On reviewing Dr Van Niekerk's explanation, he is correct that there is indeed a distinction between the values used in the two papers (and that they might yield different results). However, we do not believe that the approach adopted in our paper is incorrect, and is still of value. Updating the results using the volume of water incrementally assured for comparison could be the subject of further research. For now, we propose that the third and fourth sentences of the second paragraph under "Cost estimation and calculation of URVs" on page 14 be amended to read "The URV approach, as presented by Hoffman and Du Plessis (2008), was adapted by Van Niekerk and Du Plessis (2013a) by using the actual volume of water supplied based on a stochastic analysis in the WRPM to calculate the operating costs in the nominator, and the volume of water incrementally assured by the project in the denominator, to calculate the URVs of inter-basin transfers. This approach was adapted for application in this paper by, instead, using the modelled annual volumes of water supplied from the desalination plant, as extracted from the WRPM analyses, to calculate costs."

In addition, with reference to Equation 1, it was in fact the Present Value (PV) of costs that was used in the calculations, not the Net Present Value (NPV) as was stated in the paper.

Lastly, the correction regarding Figure 5 is noted. This title should read "Increase in 1 in 50 year yield".

**Catherine Blersch**

catherine.blersch@aurecongroup.com

**Prof Kobus du Plessis**

**DR VAN NIEKERK'S COMMENT TO AUTHORS' RESPONSE**

The URV approach of Van Niekerk and Du Plessis was solidly grounded in the economic theory of cost-effectiveness analysis. The departure by Blersch and Du Plessis, as is suggested in their proposed amendment, is neither motivated, substantiated, nor grounded in economic theory.

Both approaches cannot be correct. An erroneous application of the URV methodology leads to fundamentally flawed results. Blersch and Du Plessis's conclusions are based on such results. I consider their paper as important for the insights that it can bring in considering the inclusion of a desalination plant in a water resource system. I would therefore urge the authors to urgently apply the necessary corrections.

**AUTHORS' FURTHER RESPONSE**

While we agree with the URV approach suggested in Van Niekerk and Du Plessis, we do not agree that the deviation as used in the authors' (Blersch and Du Plessis) publication resulted in *fundamentally flawed *results based on the *objectives of the paper. *As stated in our original response, we agree that it will be interesting (and needed) to repeat the exercise with the approach (with reference to the using of the volume of water incrementally assured), but in this case study we raised a number of limitations which might have impacted on the final results presented in the paper. It was, however, the *stochastic nature *of the volume of water that was supplied (or assured) that was of importance to illustrate, as was done in the paper.

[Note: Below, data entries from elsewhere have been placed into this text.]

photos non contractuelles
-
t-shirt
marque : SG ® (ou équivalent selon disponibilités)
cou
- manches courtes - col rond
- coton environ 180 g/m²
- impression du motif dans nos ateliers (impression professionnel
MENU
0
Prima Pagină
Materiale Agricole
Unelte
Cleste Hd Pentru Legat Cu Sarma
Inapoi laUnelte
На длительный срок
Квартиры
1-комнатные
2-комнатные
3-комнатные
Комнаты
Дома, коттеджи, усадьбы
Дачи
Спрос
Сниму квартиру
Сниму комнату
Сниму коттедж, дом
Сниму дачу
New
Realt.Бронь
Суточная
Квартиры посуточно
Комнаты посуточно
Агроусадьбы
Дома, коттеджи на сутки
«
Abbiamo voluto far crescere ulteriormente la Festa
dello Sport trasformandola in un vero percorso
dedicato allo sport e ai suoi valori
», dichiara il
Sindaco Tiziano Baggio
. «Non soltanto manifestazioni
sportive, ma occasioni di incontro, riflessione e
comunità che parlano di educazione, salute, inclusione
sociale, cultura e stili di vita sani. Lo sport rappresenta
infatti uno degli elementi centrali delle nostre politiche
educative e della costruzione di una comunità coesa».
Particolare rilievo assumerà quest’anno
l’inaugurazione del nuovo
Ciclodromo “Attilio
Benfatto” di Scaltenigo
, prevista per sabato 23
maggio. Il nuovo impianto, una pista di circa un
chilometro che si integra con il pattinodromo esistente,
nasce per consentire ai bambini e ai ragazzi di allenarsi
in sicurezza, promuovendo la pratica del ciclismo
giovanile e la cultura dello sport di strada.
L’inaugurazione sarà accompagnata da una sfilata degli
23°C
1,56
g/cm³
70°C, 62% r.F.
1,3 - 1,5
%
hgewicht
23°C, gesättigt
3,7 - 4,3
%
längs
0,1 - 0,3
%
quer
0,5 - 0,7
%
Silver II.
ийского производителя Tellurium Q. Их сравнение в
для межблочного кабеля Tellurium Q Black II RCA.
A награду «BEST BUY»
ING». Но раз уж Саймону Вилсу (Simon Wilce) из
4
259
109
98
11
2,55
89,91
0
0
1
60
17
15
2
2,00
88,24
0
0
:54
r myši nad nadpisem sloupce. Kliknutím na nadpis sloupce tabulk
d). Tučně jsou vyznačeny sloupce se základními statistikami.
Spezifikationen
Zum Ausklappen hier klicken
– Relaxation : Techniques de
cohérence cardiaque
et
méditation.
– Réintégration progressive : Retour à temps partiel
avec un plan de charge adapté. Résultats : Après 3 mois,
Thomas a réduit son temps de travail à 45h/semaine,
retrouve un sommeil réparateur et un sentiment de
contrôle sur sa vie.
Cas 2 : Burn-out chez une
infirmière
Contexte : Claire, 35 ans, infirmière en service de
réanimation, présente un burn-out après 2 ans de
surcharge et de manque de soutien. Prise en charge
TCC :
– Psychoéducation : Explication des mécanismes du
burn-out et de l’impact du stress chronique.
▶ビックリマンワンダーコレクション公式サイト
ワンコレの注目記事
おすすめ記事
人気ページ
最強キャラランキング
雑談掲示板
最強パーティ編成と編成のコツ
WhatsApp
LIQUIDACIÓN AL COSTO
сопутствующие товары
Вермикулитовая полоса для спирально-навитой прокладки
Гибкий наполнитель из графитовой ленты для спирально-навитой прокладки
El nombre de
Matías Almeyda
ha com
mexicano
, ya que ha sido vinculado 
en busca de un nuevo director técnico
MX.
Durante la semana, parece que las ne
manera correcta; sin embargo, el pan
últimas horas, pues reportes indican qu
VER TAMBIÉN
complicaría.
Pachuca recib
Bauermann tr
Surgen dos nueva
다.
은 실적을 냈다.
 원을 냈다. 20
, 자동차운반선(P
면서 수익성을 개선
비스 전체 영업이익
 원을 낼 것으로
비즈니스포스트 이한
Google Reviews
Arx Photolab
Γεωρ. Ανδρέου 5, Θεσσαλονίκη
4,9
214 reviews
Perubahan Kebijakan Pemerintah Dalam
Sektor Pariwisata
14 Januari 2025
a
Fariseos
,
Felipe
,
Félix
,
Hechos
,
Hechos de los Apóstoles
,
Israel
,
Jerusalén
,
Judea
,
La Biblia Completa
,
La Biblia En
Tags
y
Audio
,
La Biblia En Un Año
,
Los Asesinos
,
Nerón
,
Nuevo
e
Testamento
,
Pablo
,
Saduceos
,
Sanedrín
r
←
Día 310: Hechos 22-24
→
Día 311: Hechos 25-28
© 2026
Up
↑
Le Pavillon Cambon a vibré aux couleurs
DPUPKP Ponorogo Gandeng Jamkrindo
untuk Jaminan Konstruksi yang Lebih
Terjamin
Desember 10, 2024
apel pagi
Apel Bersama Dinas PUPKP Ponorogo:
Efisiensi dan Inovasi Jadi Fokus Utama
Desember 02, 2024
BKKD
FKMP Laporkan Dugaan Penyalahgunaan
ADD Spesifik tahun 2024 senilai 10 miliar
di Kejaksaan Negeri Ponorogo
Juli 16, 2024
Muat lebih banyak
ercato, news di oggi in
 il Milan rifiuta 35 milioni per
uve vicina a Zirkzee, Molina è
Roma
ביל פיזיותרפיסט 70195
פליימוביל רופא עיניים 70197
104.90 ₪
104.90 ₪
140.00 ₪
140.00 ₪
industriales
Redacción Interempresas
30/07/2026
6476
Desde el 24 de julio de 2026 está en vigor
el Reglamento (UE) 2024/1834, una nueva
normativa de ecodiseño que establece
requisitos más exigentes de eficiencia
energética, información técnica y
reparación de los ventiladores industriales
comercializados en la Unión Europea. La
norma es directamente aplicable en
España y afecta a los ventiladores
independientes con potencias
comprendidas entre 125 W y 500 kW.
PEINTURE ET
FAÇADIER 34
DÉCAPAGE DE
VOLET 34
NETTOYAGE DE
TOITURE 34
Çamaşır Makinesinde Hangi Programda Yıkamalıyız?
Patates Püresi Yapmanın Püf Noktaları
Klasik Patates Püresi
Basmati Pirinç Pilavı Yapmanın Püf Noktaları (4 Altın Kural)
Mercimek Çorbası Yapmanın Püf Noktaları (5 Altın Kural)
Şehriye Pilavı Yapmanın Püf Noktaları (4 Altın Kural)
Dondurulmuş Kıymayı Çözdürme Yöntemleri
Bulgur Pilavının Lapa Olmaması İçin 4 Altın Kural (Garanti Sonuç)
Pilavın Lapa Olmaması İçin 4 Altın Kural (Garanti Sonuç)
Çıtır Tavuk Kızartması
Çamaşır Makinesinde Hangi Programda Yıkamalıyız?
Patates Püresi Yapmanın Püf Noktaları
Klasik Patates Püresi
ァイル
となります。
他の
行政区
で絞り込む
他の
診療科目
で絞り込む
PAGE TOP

It is, however, doubtful that the main findings (that the unit reference values for the desalination plant decrease as the percentage supply from the plant increases, and that the unit reference values decrease with an increase in desalination plant capacity) will change, given that the volume of water incrementally assured, based on our analysis, varies with desalination plant trigger level in a similar way to the actual volume of water supplied.